A Tresnuraghes hanno intitolato il Centro sociale ai cognati Martino Mastinu e Mario Bonarino Marras. A Orune il campo sportivo ai fratelli Mario e Francesco Zidda. A Samugheo ricordano i fratelli Anna Maria Rita e Vittorio Graziano Perdighe, studenti all’Università de La Plata, e a Orosei l’operaio Antonio Chisu. Sette giovani sardi uccisi alla metà degli anni Settanta in Argentina poco dopo il feroce golpe militare guidato dal generale Jorge Rafael Videla. Tra loro in comune hanno le modeste origini isolane, l’emigrazione con le famiglie in Sud America in cerca di una vita migliore, l’impegno politico nel sindacato operaio o, come i due Perdighe, l’attivismo studentesco a favore dei più poveri che vivevano nelle baraccopoli. Ad unirli c’è poi la tragica fine, inghiottiti nella voragine dei trentamila desaparecidos che furono barbaramente eliminati dai militari. Sequestrati, torturati e infine scomparsi nelle fosse comuni o in mare. Fu in quel periodo che venne coniato sui giornali il sostantivo desaparecidos entrato in tutte le lingue con una accezione più ampia perché indica non solo la fine (cioé la scomparsa), ma un metodo di eliminazione degli avversari politici brutale e crudele perché implica il sequestro delle vittime designate nel più totale silenzio, la reclusione nelle prigioni clandestine senza alcuna registrazione e diritto legale, di norma la tortura, infine l’uccisione.
Per questo ogni 30 agosto si celebra la “Giornata internazionale delle vittime delle sparizioni forzate”, istituita ufficialmente il 21 dicembre 2010 dall’Assemblea generale delle Nazioni Unite. Una ricorrenza che quest’anno assume un rilievo particolare, a pochi giorni dal cinquantesimo anniversario del golpe cileno dell’11 settembre 1973 del generale Pinochet, da cui Videla e sodali impararono la lezione di crudeltà, ma evitando i suoi errori di far rinchiudere i prigionieri nello stadio di Santiago e di mostrare alle Tv internazionali mucchi di cadaveri. Videla ideò il massacro silenzioso così da nasconderlo al mondo. Ma i suoi orrori vennero svelati dopo la caduta del regime nel 1983, con un processo choc per gli argentini e i Paesi democratici, tanto dai essere riconosciuto come crimine contro l’umanità dallo Statuto di Roma del 17 luglio 1998 in occasione della costituzione del Tribunale penale internazionale e dalla risoluzione delle Nazioni Unite 47/133 del 18 dicembre 1992.

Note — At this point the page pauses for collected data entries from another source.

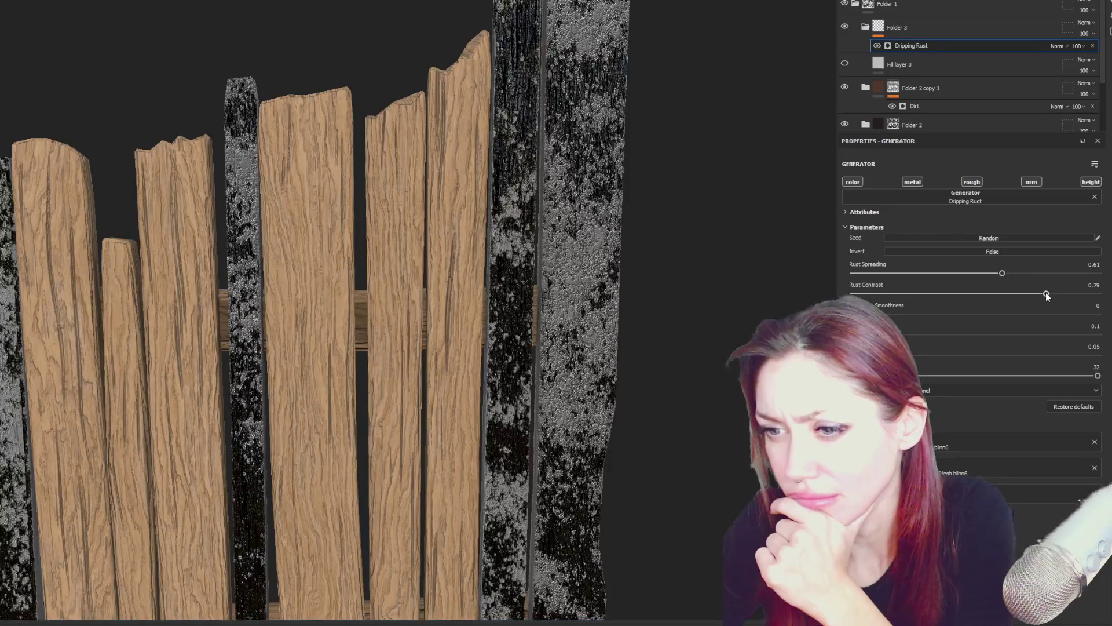
click(918, 274)
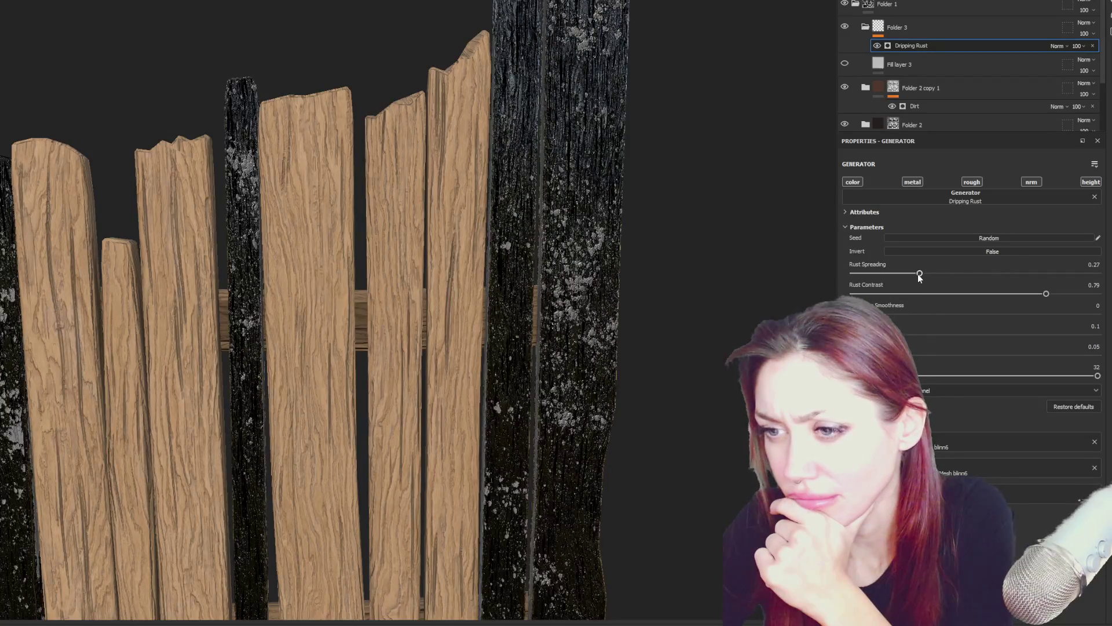
key(f)
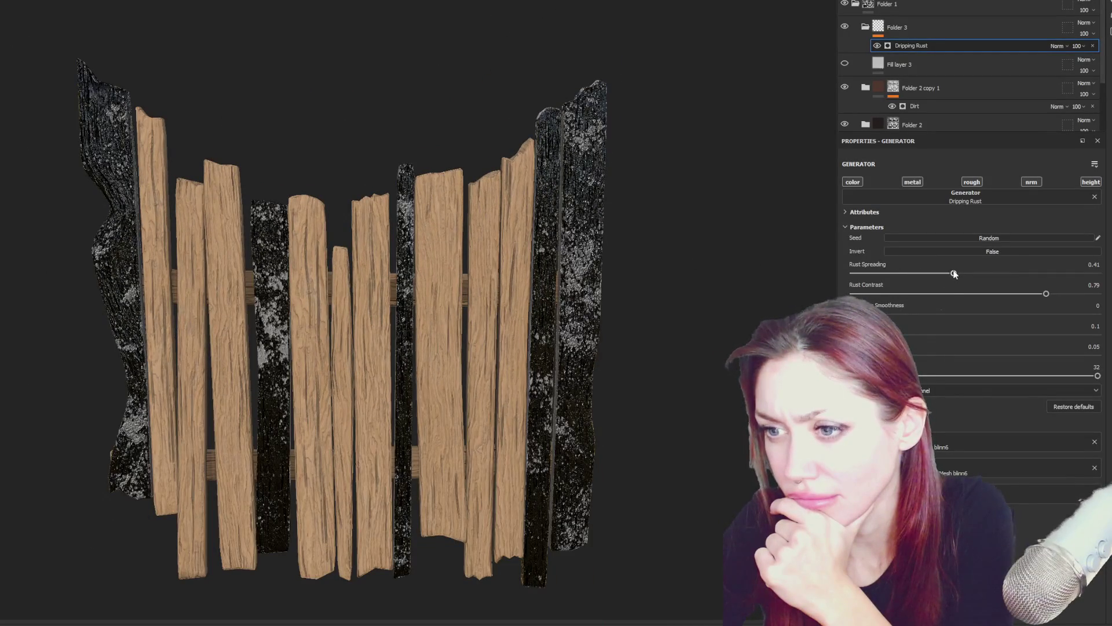
drag(948, 273, 944, 273)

L’obiettivo dei militari argentini era duplice: eliminare fisicamente gli oppositori (o presunti tali) di tutte le classi sociali e idee politiche, gettando nel contempo il Paese in un clima di terrore. Videla e i suoi generali ci riuscirono per sette anni prima di essere cacciati e processati dopo la sconfitta contro gli inglesi nella guerra delle Falkland. Ma fecero scuola nel mondo. Questo terribile metodo di repressione, inventato in Argentina, fu ben presto adottato da tutte le dittature Latino americane e poi esportato negli altri Continenti.
Da allora non è mai venuto meno, in nessuna regione, che si tratti di migranti delle diverse rotte di transito, di rifugiati, di vittime della tratta di esseri umani, di dissidenti politici, di voci sgradite ai potenti. La Grecia durante la dittatura dei colonnelli; la Cambogia dei Khmer rossi; l’Iraq di Saddam Hussein; l’Iran degli Ayatollah; la Libia di Gheddafi; il Perù della guerra fra esercito e Sendero Luminoso; la Colombia e il Messico nella lotta per il narcotraffico; la Siria dove, dal 2011, oltre 82 mila persone sono scomparse; l’Egitto di al-Sisi nel quale si contano in media tre casi al giorno. In Afghanistan con l’arrivo al potere dei talebani. E oggi nei territori contesi nella guerra in Ucraina con migliaia di civili deportati, in Russia e Bielorussia dove vengono arrestati illegalmente tutti gli oppositori.
Per questo non dobbiamo considerare il fenomeno dei desaparecidos il retaggio di un triste passato, ma dobbiamo sempre indignarci e appoggiare chi ogni giorno manifesta nel suo Paese per denunciare la repressione e i crimini delle dittature.